Your reporter, having been largely ignored for years by the mainstream media, was suddenly important enough for a half-page personal attack in La Prensa, for nothing else than simply having had the audacity to ask a question. The article in La Prensa ended with a clear warning: "If Mr. Ornstein wants to practice journalism in Panama, he should do it ethically. That is the least I can ask as a citizen of this country."

WHY IT WON"T WORK

However, these last-minute stepped up campaign efforts will not be very effective. The first reason is that using scare tactics in combination with advertising is an incredibly dumb thing to do in 2006. Scare tactics, disturbing meetings, tear gassing protesters and threatening people are tools that are effective in a situation of total control, i.e. during the dictatorship - when most politicians in power today got their "education." It does not work in a relatively free environment where people are furthermore networking and exchanging information with increased speed and ingenuity. Worse, even, the scare tactics discredit the costly advertising and other propaganda efforts. They're undermining their own efforts with this.

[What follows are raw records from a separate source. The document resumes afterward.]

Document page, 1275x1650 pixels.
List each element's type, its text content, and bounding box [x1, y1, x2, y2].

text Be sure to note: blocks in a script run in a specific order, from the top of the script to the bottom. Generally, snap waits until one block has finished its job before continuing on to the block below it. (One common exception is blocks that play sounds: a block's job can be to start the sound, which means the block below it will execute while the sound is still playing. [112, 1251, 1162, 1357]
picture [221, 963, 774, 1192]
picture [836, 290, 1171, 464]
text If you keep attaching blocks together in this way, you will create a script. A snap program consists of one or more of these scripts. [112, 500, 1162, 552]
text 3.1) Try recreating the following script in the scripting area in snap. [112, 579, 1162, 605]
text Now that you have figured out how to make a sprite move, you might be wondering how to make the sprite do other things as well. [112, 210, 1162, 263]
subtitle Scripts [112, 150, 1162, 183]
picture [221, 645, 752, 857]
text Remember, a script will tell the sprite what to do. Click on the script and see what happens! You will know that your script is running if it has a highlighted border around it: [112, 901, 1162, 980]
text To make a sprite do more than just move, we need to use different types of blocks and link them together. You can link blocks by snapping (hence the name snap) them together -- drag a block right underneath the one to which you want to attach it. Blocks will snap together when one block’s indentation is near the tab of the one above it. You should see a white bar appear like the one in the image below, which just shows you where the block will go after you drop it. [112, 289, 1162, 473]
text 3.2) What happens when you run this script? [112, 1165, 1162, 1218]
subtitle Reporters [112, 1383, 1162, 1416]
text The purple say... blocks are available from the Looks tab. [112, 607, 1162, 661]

The second reason is that it is too late. Influencing public opinion is like trying to steer a post-panamax ship: You turn the rudder and nothing happens. Then, after some time, the ship will slowly start to turn. In order to turn the ship and arrive at a preset destination, you need to plan these maneuvers well in advance. Frantically turning the wheel to avoid an imminent collision is usually not effective.

The third reason is that money does not buy trust. They could spend $25 million in the next month and find that the population still does not trust them. For its close relations with the advertising world, the Torrijos government has a dramatic lack of understanding of the importance of getting the audience to trust a brand name. If they would have been just a little more serious and less amateurish, they would have created a Torrijos brand that represented trustworthiness, transparency and vision, as they started to do during the election campaign. Instead, they did exactly the opposite. Not one high level corruption case has been adequately resolved. Public debt has gone up. Employment has not gone up. Expendable income has gone down. Privatized energy and telecom companies continue to rip off the public. Security in the streets has further deteriorated. But foreign trips by government officials have multiplied.

By its lack of initiative and leadership in social-economic issues and its blind eye towards corruption, the Torrijos government has destroyed whatever confidence the "Patria Nueva" brand had right after the elections. They've further worsened the situation by coming up with a proposal for the Canal that doesn't address the urgent necessities of Panamanians and is based on suspicious calculations. This has been another major (if not fatal) mistake which Torrijos has even further worsened by not discussing the proposal in a mature fashion but instead calling critics things like "the forces of chaos."

Arresting and prosecuting Mireya Moscoso and some of her accomplices would have been a much better (and cheaper) campaign move than getting Union Fenosa to produce and air imbecile commercials with green traffic lights. The members of the Cupola don't understand that to be taken seriously, you need to act serious.

And, last but not least, the fourth reason is that the Yes campaign is a top-down propaganda campaign while the NO front is conducting a networked grassroots campaign that is a thousand times more effective than slick propaganda which is immediately recognized as such.

In short, the NO campaigners couldn't wish for anything better than these bumbling efforts by the Panamanian Cupola.